As documented previously, I’ve been doing boxing training for the last 4 years or so.
My classification is (just about) heavyweight, and whilst I certainly won’t be troubling Anthony Joshua any time soon, I do love the mix of fitness, discipline, skill and movement the sport provides.
Leaving London I knew one of the things I’d miss most were my weekly training sessions with the stern but softly spoken Paulo Muhongo. After a bit of time getting settled in New York, I joined Work.Train.Fight down in SoHo.
Rolling up there at 10am on a Sunday morning I had a feeling I was a bit rusty and the US food portions had taken their toll, but class number one was even more of an eye-opener than expected.
Under the tutelage of trainer Chris, my class partner John and I toiled on the spin bike, cranked out a few burpees and did a few shadow boxing routines to get warmed up. After 10 minutes I was drained and realising just how much one’s stamina can drop after a few weeks of relative inactivity (putting together flat-pack furniture clearly does not count as exercise, despite me trying to tell myself the opposite).
Far from being a sadistic cardio massacre though, Chris took us down a far more technical route that I anticipated.

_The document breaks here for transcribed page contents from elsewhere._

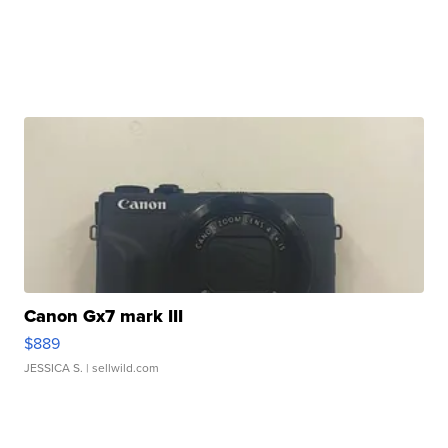
Canon Gx7 mark III
$889
JESSICA S.
| sellwild.com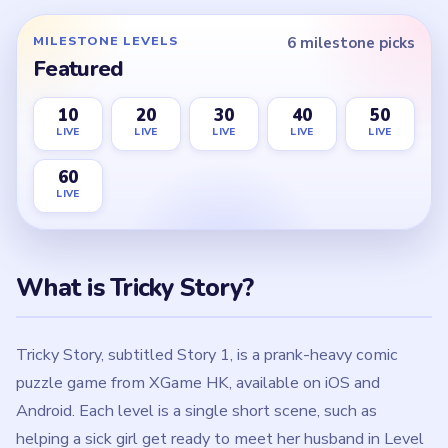
MILESTONE LEVELS
6 milestone picks
Featured
10
20
30
40
50
LIVE
LIVE
LIVE
LIVE
LIVE
60
LIVE
What is Tricky Story?
Tricky Story, subtitled Story 1, is a prank-heavy comic
puzzle game from XGame HK, available on iOS and
Android. Each level is a single short scene, such as
helping a sick girl get ready to meet her husband in Level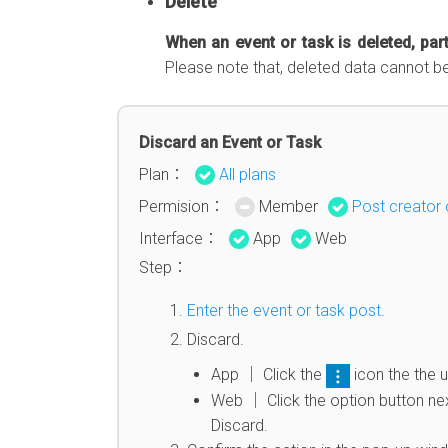
Delete
When an event or task is deleted, part
Please note that, deleted data cannot b
Discard an Event or Task
Plan：
All plans
Permision：
Member
Post creator 
Interface：
App
Web
Step：
Enter the event or task post
.
Discard.
App │ Click the
icon the the u
Web │ Click the option button next
Discard.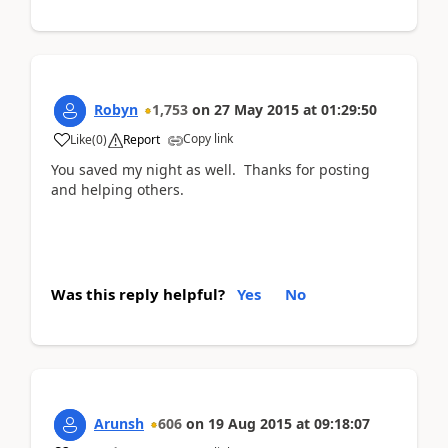
Robyn
1,753
on
27 May 2015
at
01:29:50
Copy link
Like
(
0
)
Report
You saved my night as well. Thanks for posting
and helping others.
Was this reply helpful?
Yes
No
Arunsh
606
on
19 Aug 2015
at
09:18:07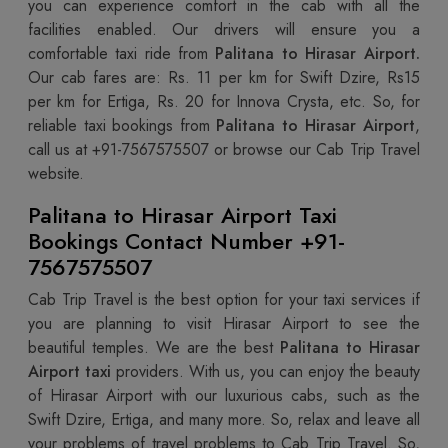
you can experience comfort in the cab with all the
facilities enabled. Our drivers will ensure you a
comfortable taxi ride from
Palitana to Hirasar Airport.
Our cab fares are: Rs. 11 per km for Swift Dzire, Rs15
per km for Ertiga, Rs. 20 for Innova Crysta, etc. So, for
reliable taxi bookings from
Palitana to Hirasar Airport
,
call us at +91-7567575507
or browse our Cab Trip Travel
website.
Palitana to Hirasar Airport Taxi
Bookings Contact Number +91-
7567575507
Cab Trip Travel is the best option for your taxi services if
you are planning to visit Hirasar Airport to see the
beautiful temples. We are the best
Palitana to Hirasar
Airport taxi
providers. With us, you can enjoy the beauty
of Hirasar Airport with our luxurious cabs, such as the
Swift Dzire, Ertiga, and many more. So, relax and leave all
your problems of travel problems to Cab Trip Travel. So,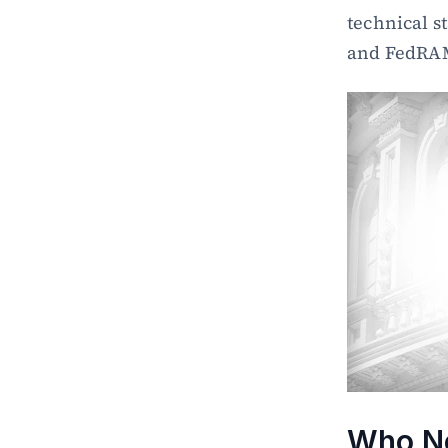
technical s
and FedRAMP
Who Ne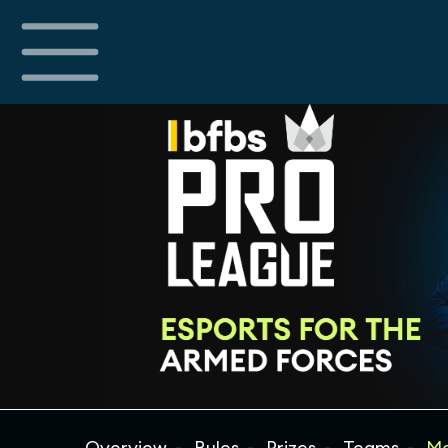
Overview
Rules
Prizes
Teams
Ma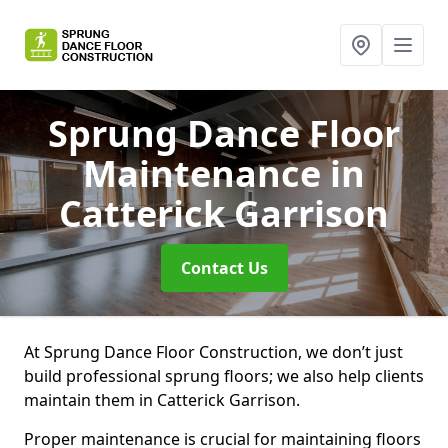
Sprung Dance Floor
Maintenance
in
Catterick Garrison
Contact Us
At Sprung Dance Floor Construction, we don’t just
build professional sprung floors; we also help clients
maintain them in Catterick Garrison.
Proper maintenance is crucial for maintaining floors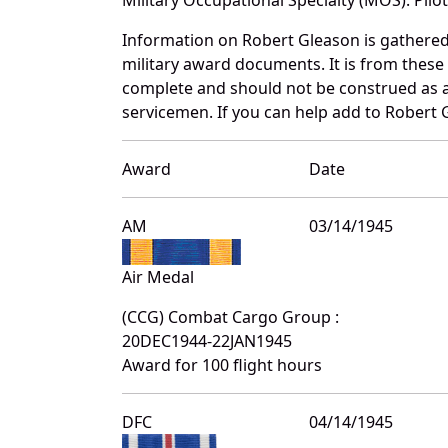
Information on Robert Gleason is gathere
military award documents. It is from thes
complete and should not be construed as 
servicemen. If you can help add to Robert G
Award
Date
AM
03/14/1945
Air Medal
(CCG) Combat Cargo Group :
20DEC1944-22JAN1945
Award for 100 flight hours
DFC
04/14/1945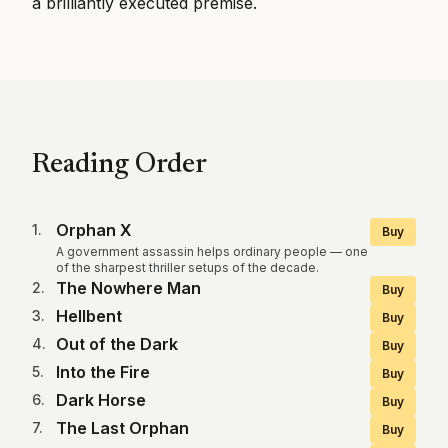
a brilliantly executed premise.
Reading Order
Orphan X
1
.
Buy
A government assassin helps ordinary people — one
of the sharpest thriller setups of the decade.
The Nowhere Man
2
.
Buy
Hellbent
3
.
Buy
Out of the Dark
4
.
Buy
Into the Fire
5
.
Buy
Dark Horse
6
.
Buy
The Last Orphan
7
.
Buy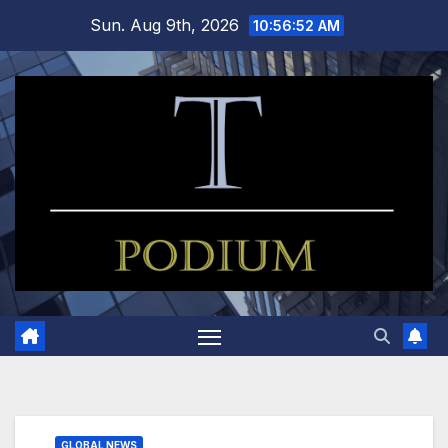
Skip
Sun. Aug 9th, 2026
10:56:53 AM
to
content
GLOBAL NEWS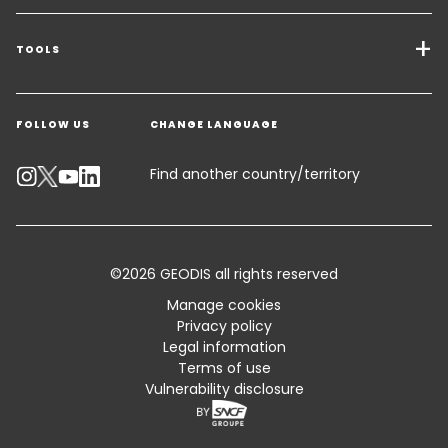
Transport Services
Freight Solutions
TOOLS
Get a quote
Warehousing & Value Added Logistics
FOLLOW US
CHANGE LANGUAGE
Contact an Expert
Industry Solutions
Track your parcel
Find another country/territory
Emissions Calculator
Accessibility
©2026 GEODIS all rights reserved
Customer Advisory
Manage cookies
Privacy policy
Standard Trading Conditions and Certifications
Legal information
Terms of use
Sitemap
Vulnerability disclosure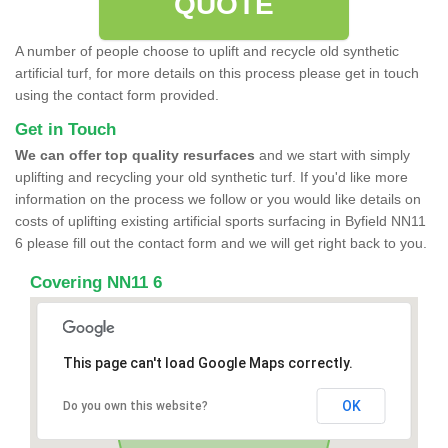
QUOTE
A number of people choose to uplift and recycle old synthetic
artificial turf, for more details on this process please get in touch
using the contact form provided.
Get in Touch
We can offer top quality resurfaces
and we start with simply
uplifting and recycling your old synthetic turf. If you'd like more
information on the process we follow or you would like details on
costs of uplifting existing artificial sports surfacing in Byfield NN11
6 please fill out the contact form and we will get right back to you.
Covering NN11 6
This page can't load Google Maps correctly.
OK
Do you own this website?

Before we’d even got the gloves on, he was onto me – nudging the left hip back, tilting the chin, checking my feet. Observing every micro movement, what I thought was a reasonable boxing technique had been quickly deconstructed to be rebuilt almost from scratch. I was off-centre, off-balance and as of now, off the burritos.
Trying to keep my frustration in check, I took his feedback on board and got it back together again.
He threw a few encouraging words my way and then from nowhere – “hold it!”.
“Look at your reset. Look. It’s a give away, a tell tale sign.”
At first I didn’t know what he meant. I carried on what I was doing in the mirror to figure it out, and then I realised. Every time I threw a combo or even defended myself I reset back to my starting position in exactly the same way; back foot half a step back, small slide with the front foot. I could be as varied or unpredictable as I liked with what I was doing consciously, but my unconscious mind was resetting to my starting position to what felt safe, comfortable. The start position should be standard, but the route to get back there shouldn’t.
A skilled opponent would notice this and exploit it, just like a hypnotist can put someone into a trance by interrupting patterns from learned behaviours, like a handshake. The one thing I hadn’t given thought to was what would be my downfall.
It got me thinking – what other reset habits do I have in my life, and to what degree are they telegraphed?
Often these resets cause us no harm, but in which situations would having an obvious reset pattern be detrimental? Playing a board game, negotiating a business deal, writing a blog post?
And we’ve all got them. What are yours?
If you like to box, come and find me at Work.Train.Fight on Sunday mornings – I’ll be trying to reset in a way Chris hasn’t seen before.